Step 2: On-Chain - Store Only the Root
The smart contract stores only the single, 32-byte Merkle root.
contract Airdrop {
bytes32 public immutable merkleRoot;
constructor(bytes32 _merkleRoot) {
merkleRoot = _merkleRoot;
}
// ... claim function
}
This method is highly gas-efficient. You can prove the eligibility of millions of users with just one bytes32 hash stored on-chain.
Step 3: Off-Chain - Generate the Proof
When a user wishes to claim their airdrop, they must prove their eligibility to the contract using a Merkle proof.
The Merkle proof comprises the "sibling" hashes necessary to recalculate the Merkle root from the user's specific leaf hash. The user's wallet or the project’s frontend can generate this proof.
Step 4: On-Chain - Verify the Proof and Claim
The user calls the claim function on the smart contract, providing their address, the amount being claimed, and their unique Merkle proof.

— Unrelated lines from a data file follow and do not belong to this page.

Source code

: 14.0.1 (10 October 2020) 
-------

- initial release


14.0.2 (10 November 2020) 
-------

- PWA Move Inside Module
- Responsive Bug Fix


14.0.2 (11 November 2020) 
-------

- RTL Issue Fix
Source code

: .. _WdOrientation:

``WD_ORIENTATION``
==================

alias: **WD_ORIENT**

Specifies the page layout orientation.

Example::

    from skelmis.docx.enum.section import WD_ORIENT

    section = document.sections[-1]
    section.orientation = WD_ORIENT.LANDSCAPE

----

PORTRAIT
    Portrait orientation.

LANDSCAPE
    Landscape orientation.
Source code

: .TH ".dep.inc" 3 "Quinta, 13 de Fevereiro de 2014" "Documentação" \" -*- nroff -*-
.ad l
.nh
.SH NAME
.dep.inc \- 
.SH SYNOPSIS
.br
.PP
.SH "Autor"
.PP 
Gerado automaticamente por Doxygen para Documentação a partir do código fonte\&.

function claim(address recipient, uint256 amount, bytes32[] calldata merkleProof) external {
// 1. Recreate the leaf hash from the user's data
bytes32 leaf = keccak256(abi.encodePacked(recipient, amount));
// 2. Use the provided proof to recalculate the Merkle root
bytes32 computedRoot = MerkleProof.processProof(merkleProof, leaf);
// 3. Verify that the recalculated root matches the one stored in the contract
require(computedRoot == merkleRoot, "Invalid proof.");
// ... (also check that the user hasn't claimed before) ...
// 4. If valid, transfer the tokens
token.transfer(recipient, amount);
}
The smart contract does not need the entire list of addresses. It only checks if the proof provided by the user, combined with their data, results in the same Merkle root stored in the contract. If it matches, the user is verified, and the tokens are released.
Why It's So Efficient
- Minimal On-Chain Storage: Only a single 32-byte hash is stored, regardless of whether there are many eligible users.
- Shifts Gas Costs to Users: The gas costs associated with claiming tokens fall on the individual users rather than the project, which avoids the expense of processing numerous separate transactions.
The Merkle airdrop represents an intelligent cryptographic pattern essential for projects aiming for large-scale and gas-efficient token distribution on the blockchain.